● WORK ORDER: From the data below, return all lines holding the string "maintains".

● AVAILABLE DATA:
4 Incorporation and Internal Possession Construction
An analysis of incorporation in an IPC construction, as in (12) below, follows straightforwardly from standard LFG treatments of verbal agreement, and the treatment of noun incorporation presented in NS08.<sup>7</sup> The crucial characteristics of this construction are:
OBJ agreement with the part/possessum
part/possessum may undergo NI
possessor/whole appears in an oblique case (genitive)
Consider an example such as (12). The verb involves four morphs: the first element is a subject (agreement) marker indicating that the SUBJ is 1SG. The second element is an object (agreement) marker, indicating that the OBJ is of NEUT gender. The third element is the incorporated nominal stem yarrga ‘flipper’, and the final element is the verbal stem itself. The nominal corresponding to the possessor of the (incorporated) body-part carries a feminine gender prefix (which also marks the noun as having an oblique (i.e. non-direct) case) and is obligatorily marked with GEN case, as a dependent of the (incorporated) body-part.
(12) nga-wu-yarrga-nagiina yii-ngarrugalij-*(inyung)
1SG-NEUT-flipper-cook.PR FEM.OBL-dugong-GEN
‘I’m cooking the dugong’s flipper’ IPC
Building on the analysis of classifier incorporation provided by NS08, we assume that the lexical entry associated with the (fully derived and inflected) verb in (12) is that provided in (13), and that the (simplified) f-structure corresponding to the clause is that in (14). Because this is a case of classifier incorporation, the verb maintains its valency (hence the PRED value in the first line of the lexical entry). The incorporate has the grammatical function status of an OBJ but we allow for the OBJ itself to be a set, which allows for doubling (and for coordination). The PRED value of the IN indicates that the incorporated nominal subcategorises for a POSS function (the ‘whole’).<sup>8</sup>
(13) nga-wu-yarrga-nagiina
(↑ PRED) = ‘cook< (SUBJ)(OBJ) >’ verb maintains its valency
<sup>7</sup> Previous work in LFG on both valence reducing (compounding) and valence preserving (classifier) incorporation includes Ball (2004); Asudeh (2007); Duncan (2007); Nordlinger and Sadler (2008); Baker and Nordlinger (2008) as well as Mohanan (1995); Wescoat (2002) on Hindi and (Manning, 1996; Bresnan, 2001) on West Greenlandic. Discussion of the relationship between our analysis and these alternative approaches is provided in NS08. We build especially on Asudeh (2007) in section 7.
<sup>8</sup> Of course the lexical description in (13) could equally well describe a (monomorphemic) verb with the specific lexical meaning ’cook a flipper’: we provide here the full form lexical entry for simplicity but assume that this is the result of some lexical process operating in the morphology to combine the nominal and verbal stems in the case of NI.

● ANSWER SECTION:
Building on the analysis of classifier incorporation provided by NS08, we assume that the lexical entry associated with the (fully derived and inflected) verb in (12) is that provided in (13), and that the (simplified) f-structure corresponding to the clause is that in (14). Because this is a case of classifier incorporation, the verb maintains its valency (hence the PRED value in the first line of the lexical entry). The incorporate has the grammatical function status of an OBJ but we allow for the OBJ itself to be a set, which allows for doubling (and for coordination). The PRED value of the IN indicates that the incorporated nominal subcategorises for a POSS function (the ‘whole’).<sup>8</sup>
(↑ PRED) = ‘cook< (SUBJ)(OBJ) >’ verb maintains its valency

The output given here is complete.